INFORMATION PROVIDED =>

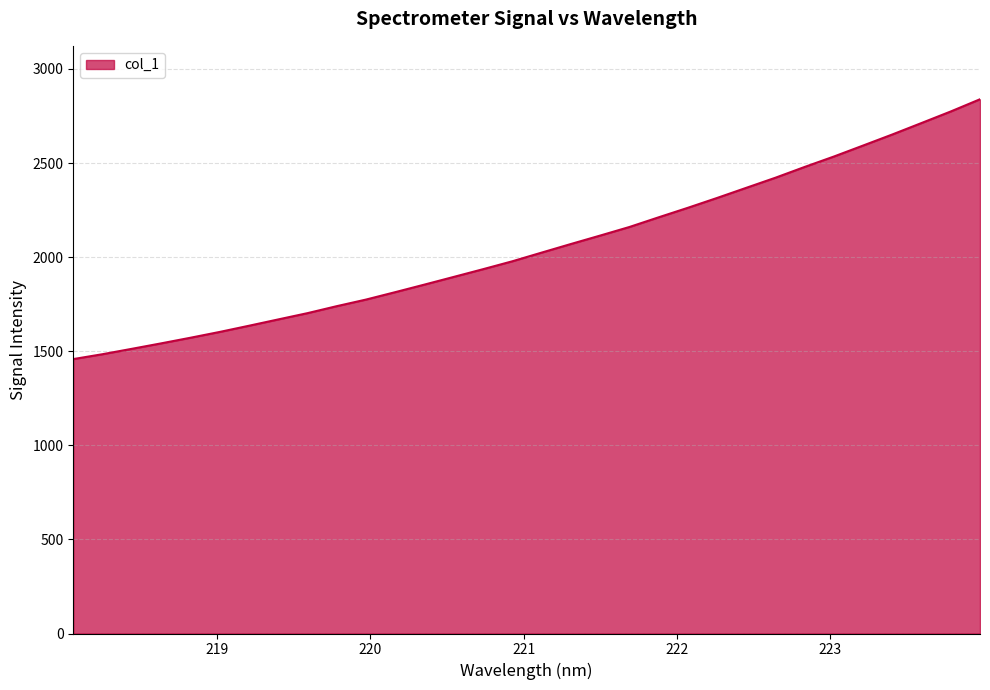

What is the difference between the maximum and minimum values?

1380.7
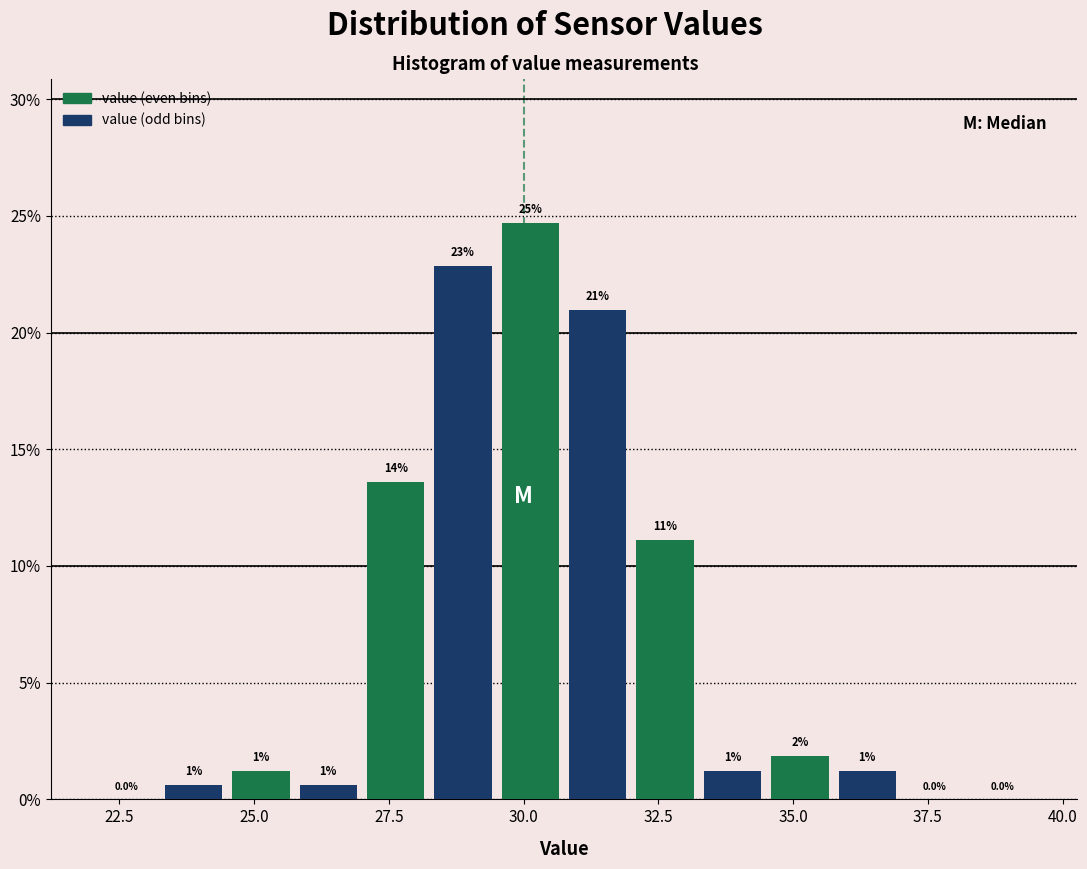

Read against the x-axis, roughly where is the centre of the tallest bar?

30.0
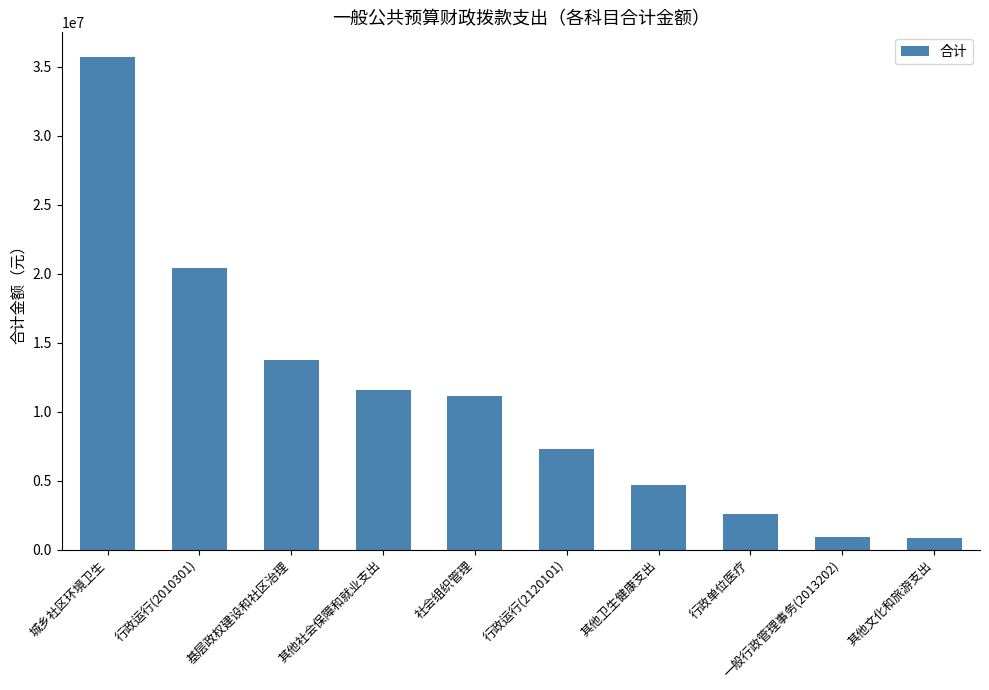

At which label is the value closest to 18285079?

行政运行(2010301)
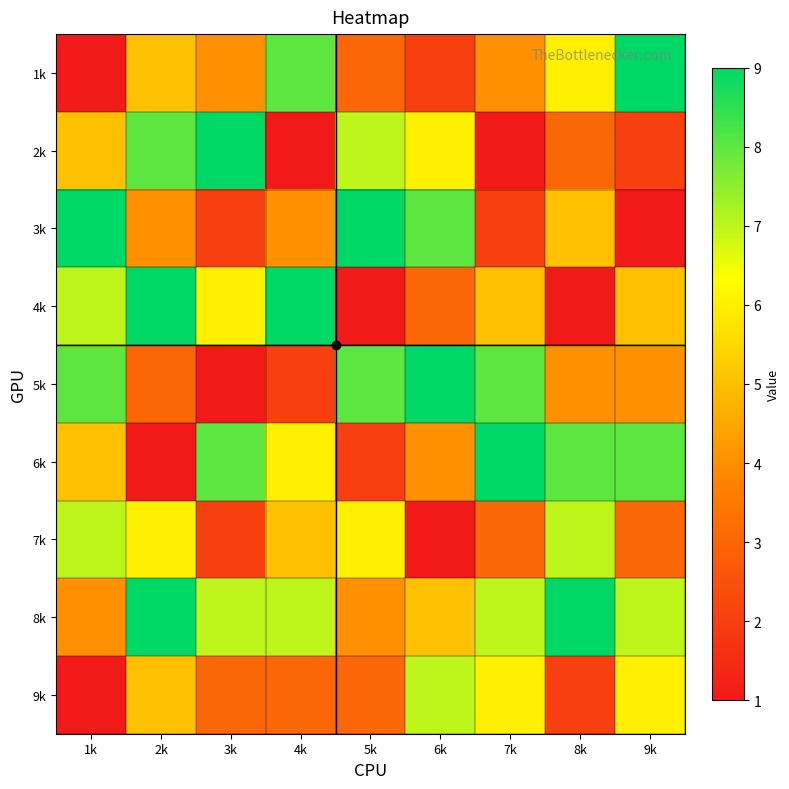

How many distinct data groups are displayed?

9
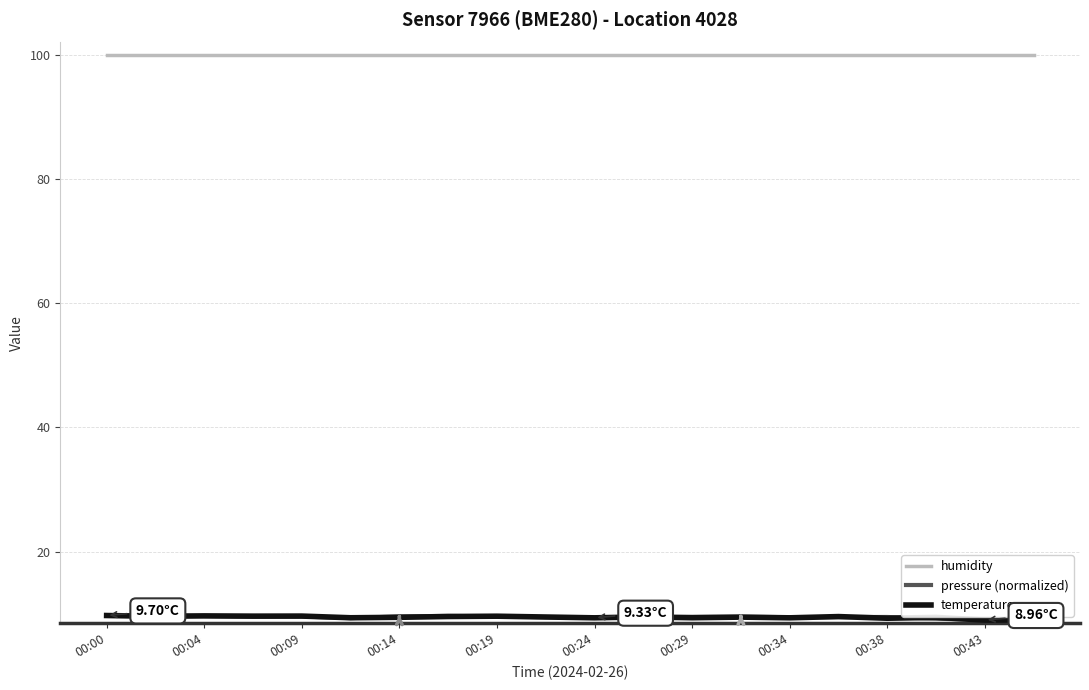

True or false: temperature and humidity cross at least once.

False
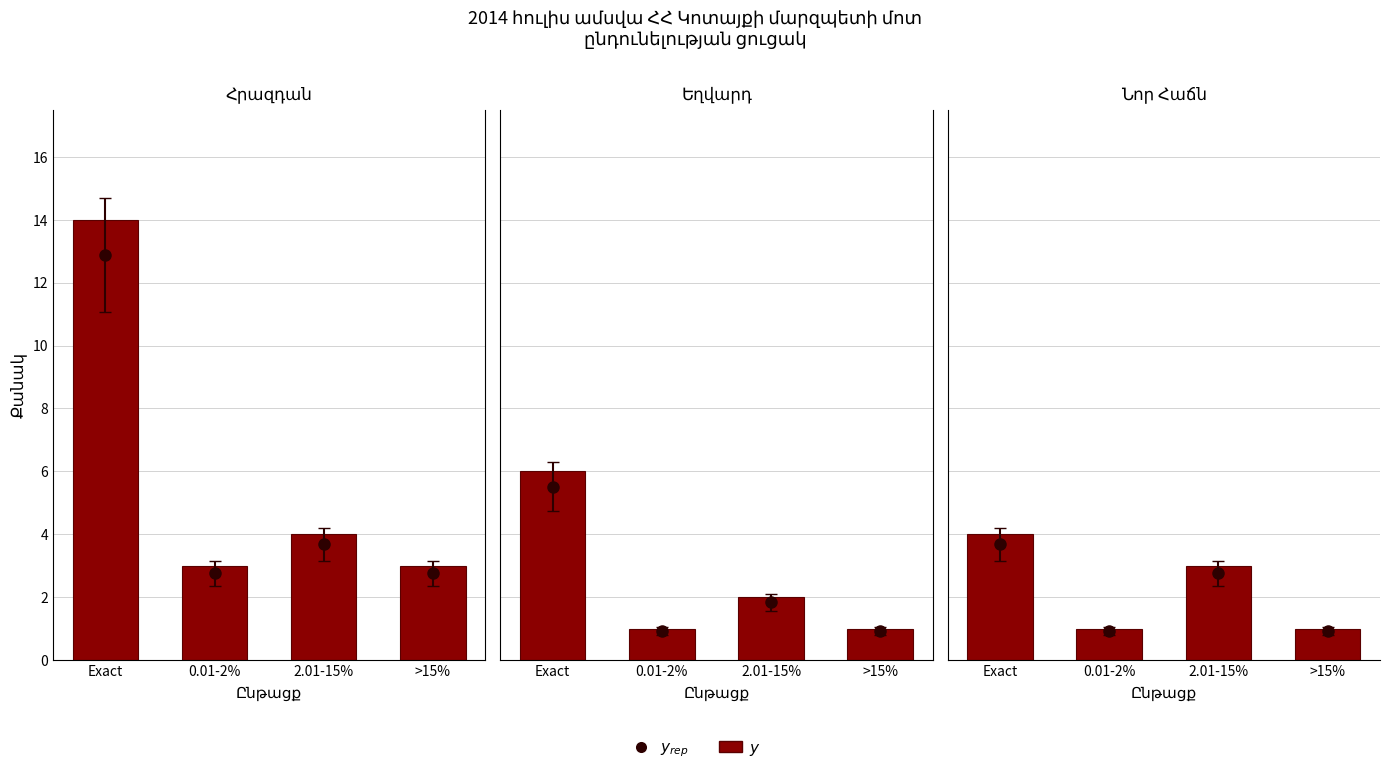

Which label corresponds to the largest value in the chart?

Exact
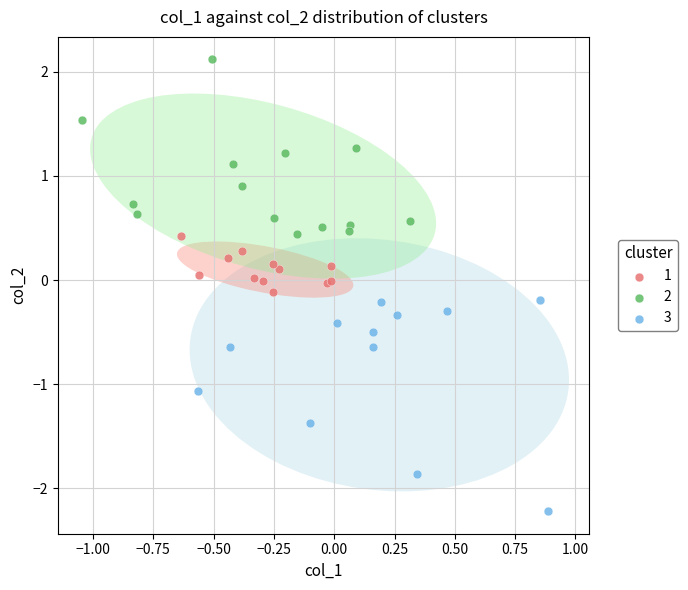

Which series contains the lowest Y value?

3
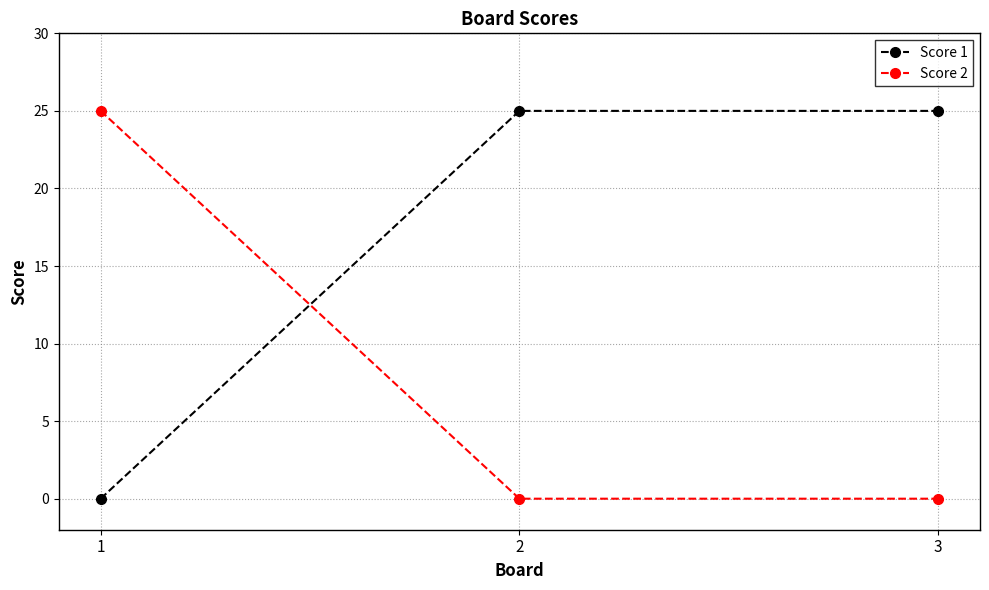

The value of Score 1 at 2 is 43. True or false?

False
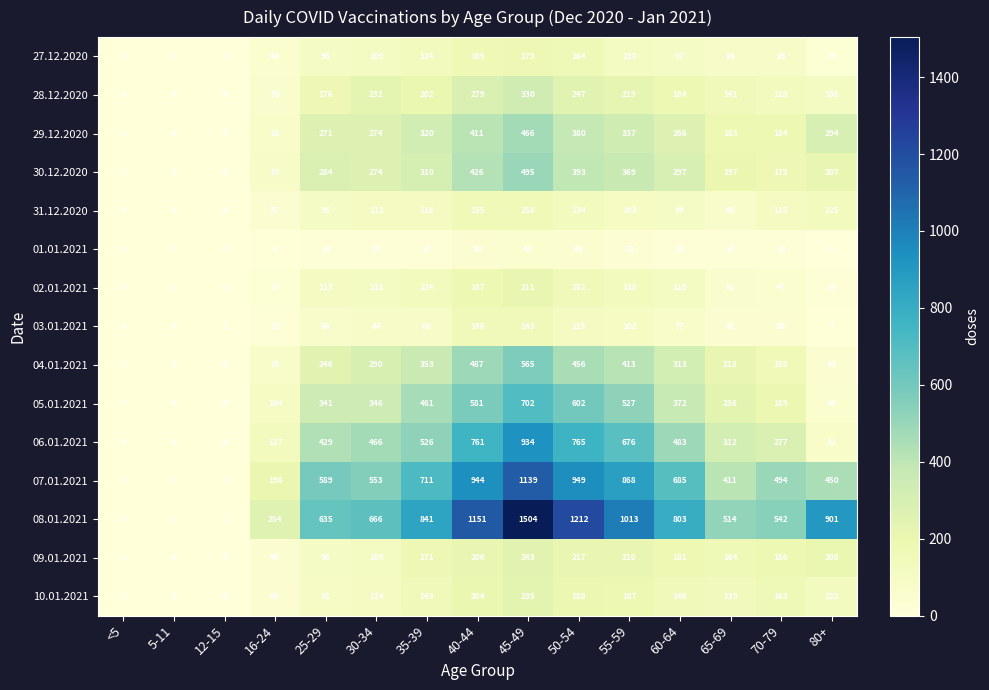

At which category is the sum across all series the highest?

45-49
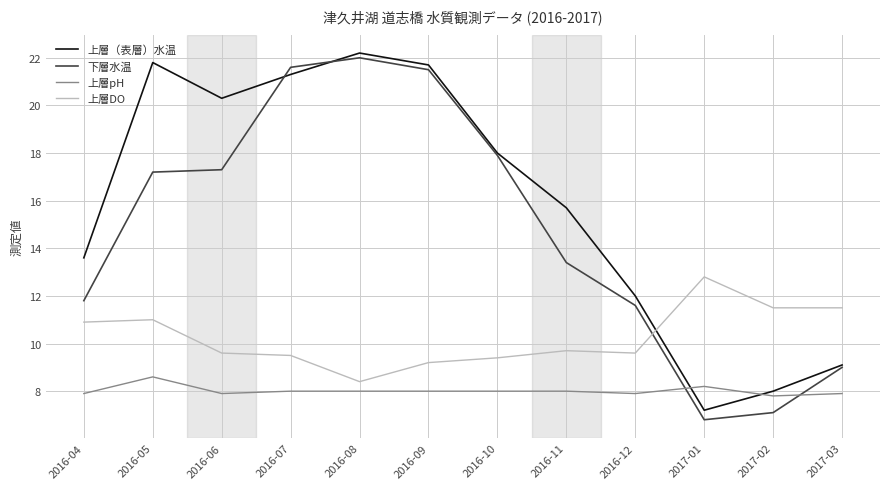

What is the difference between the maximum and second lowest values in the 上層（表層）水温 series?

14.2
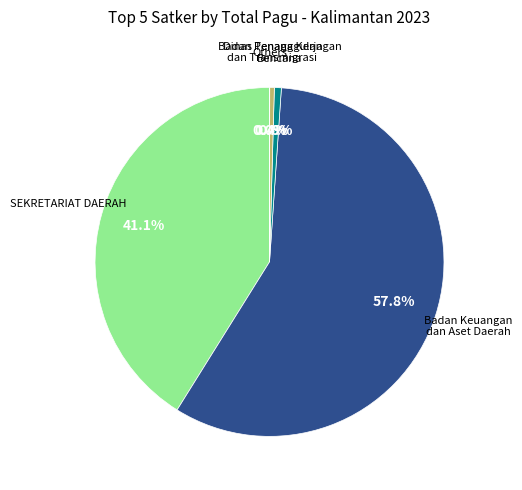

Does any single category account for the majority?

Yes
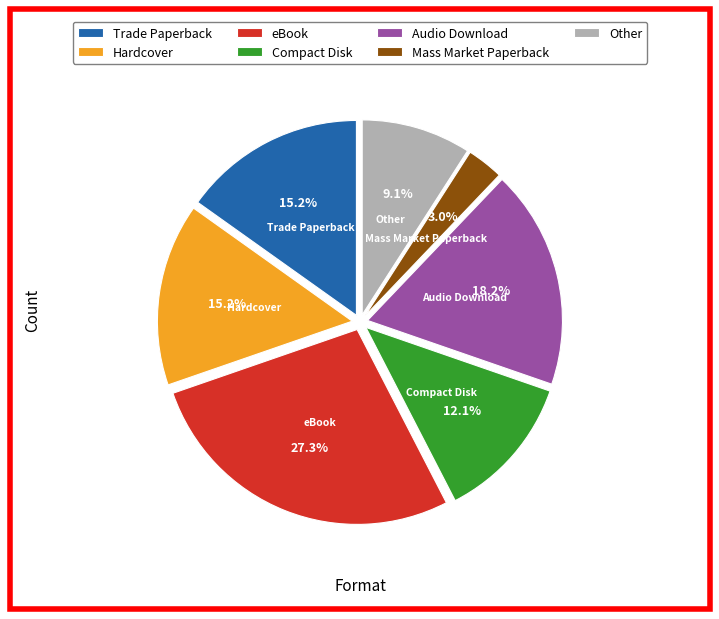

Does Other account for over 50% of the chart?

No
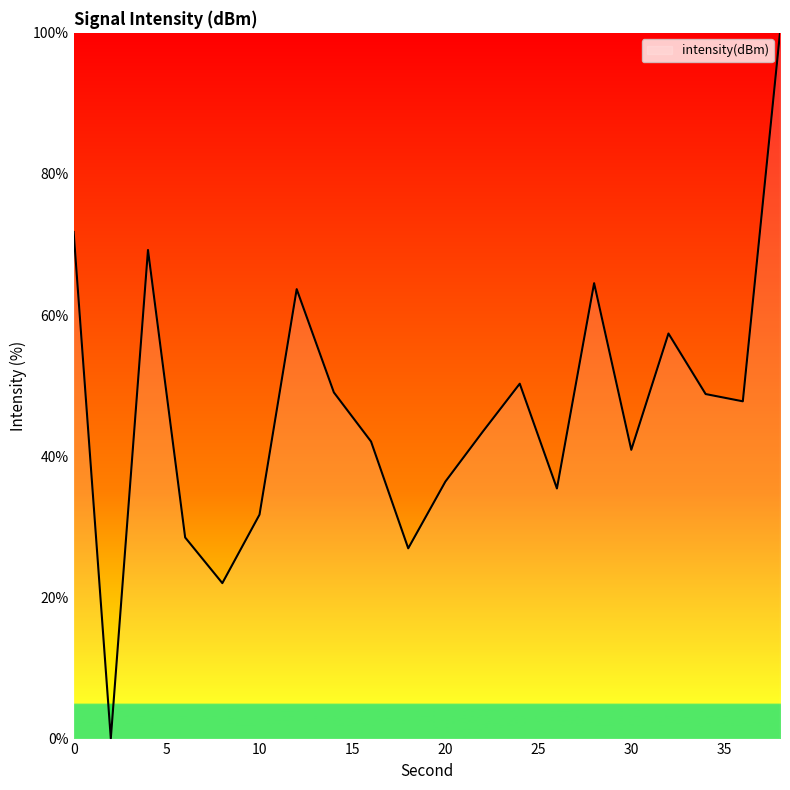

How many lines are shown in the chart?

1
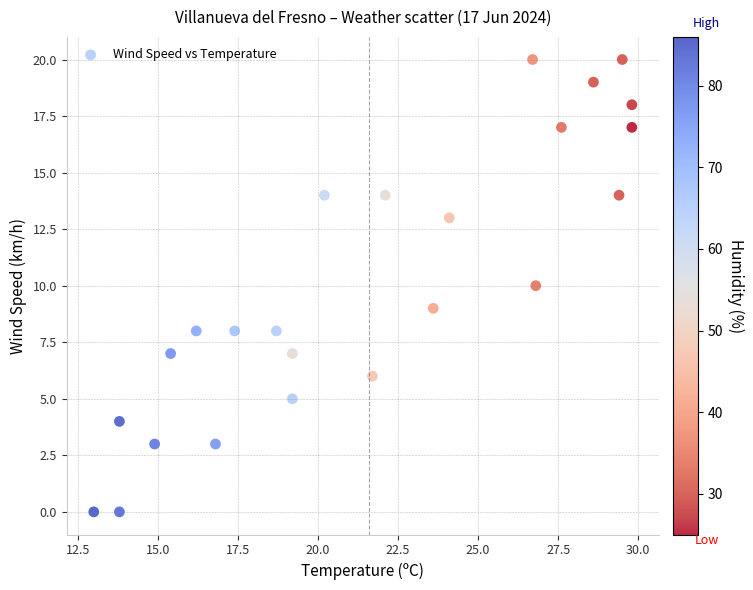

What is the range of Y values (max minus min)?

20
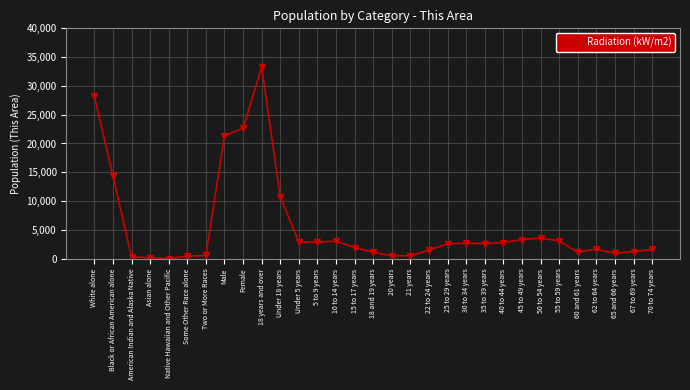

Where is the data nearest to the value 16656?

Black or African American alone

ACTIVITY =>
Reproduce every row above word for word, but leave out the pictures.

WRITTEN ANSWER =>
What is the difference between the maximum and minimum values?

1380.7

Read against the x-axis, roughly where is the centre of the tallest bar?

30.0

At which label is the value closest to 18285079?

行政运行(2010301)

How many distinct data groups are displayed?

9

True or false: temperature and humidity cross at least once.

False

Which label corresponds to the largest value in the chart?

Exact

Which series contains the lowest Y value?

3

The value of Score 1 at 2 is 43. True or false?

False

At which category is the sum across all series the highest?

45-49

What is the difference between the maximum and second lowest values in the 上層（表層）水温 series?

14.2

Does any single category account for the majority?

Yes

Does Other account for over 50% of the chart?

No

How many lines are shown in the chart?

1

What is the range of Y values (max minus min)?

20

Where is the data nearest to the value 16656?

Black or African American alone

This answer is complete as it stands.